Hallgrímur Helgasons „60 Kilo Sonnenschein“ ist eine höchst vergnügliche Mischung aus Schelmenroman, Coming of Age-Geschichte und historischem Epos. Er beginnt an einem Heiligabend, die zeitliche Einordnung lässt Ende19. /Anfang 20. Jahrhundert vermuten, verortet ist er an einem einsam gelegenen Fjord.
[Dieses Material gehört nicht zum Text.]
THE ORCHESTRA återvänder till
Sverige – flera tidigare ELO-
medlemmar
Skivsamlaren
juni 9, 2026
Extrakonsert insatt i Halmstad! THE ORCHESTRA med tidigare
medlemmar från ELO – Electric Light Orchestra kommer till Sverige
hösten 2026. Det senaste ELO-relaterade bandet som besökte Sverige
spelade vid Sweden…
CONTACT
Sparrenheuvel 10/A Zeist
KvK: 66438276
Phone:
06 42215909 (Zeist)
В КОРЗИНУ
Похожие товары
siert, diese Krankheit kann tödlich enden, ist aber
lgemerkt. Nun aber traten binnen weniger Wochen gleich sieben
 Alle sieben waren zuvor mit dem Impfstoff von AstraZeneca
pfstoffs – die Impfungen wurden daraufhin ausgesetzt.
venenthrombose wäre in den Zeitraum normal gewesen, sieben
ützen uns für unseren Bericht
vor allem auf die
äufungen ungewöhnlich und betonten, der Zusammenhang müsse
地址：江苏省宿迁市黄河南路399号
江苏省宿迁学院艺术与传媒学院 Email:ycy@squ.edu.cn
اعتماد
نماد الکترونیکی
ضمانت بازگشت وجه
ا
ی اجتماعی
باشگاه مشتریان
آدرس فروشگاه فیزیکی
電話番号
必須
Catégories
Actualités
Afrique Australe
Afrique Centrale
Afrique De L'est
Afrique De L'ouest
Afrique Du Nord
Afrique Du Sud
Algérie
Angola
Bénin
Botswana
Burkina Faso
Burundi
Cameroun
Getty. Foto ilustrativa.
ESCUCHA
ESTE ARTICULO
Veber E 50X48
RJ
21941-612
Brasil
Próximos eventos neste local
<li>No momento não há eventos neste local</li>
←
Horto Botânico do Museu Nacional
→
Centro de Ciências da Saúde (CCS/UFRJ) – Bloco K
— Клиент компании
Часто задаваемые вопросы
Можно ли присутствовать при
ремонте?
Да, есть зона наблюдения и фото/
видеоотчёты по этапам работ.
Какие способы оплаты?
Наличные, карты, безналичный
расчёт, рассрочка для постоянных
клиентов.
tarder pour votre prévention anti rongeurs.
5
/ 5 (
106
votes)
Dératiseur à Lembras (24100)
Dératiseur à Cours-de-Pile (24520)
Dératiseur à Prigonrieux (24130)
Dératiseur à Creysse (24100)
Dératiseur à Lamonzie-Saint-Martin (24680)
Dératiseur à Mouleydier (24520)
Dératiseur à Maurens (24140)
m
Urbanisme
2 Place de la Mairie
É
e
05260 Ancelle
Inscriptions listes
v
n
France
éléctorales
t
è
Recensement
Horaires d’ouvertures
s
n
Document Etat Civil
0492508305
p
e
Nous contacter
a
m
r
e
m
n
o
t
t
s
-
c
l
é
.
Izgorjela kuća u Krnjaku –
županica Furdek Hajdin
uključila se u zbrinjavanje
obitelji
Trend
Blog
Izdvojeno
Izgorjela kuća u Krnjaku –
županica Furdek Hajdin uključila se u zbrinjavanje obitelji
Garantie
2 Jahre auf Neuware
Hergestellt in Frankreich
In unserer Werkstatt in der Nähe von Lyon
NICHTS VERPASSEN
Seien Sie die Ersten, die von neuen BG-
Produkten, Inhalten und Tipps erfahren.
Ein Bauer ist auf dem Heimweg, kämpft sich durch einen Schneesturm und findet bei seiner Ankunft den Hof unter Schneemassen begraben. Frau und Tochter sind tot, Gestur, der uneheliche Sohn, hat wie durch ein Wunder überlebt. Ohne Frau und bettelarm beschließt der Bauer, das Kind wegzugeben. Und so beginnt Gesturs Odysee, auf der wir ihn begleiten und so Einblicke in die isländische Gesellschaft und das Denken der damaligen Zeit erhalten, das von Unwissenheit geprägt ist.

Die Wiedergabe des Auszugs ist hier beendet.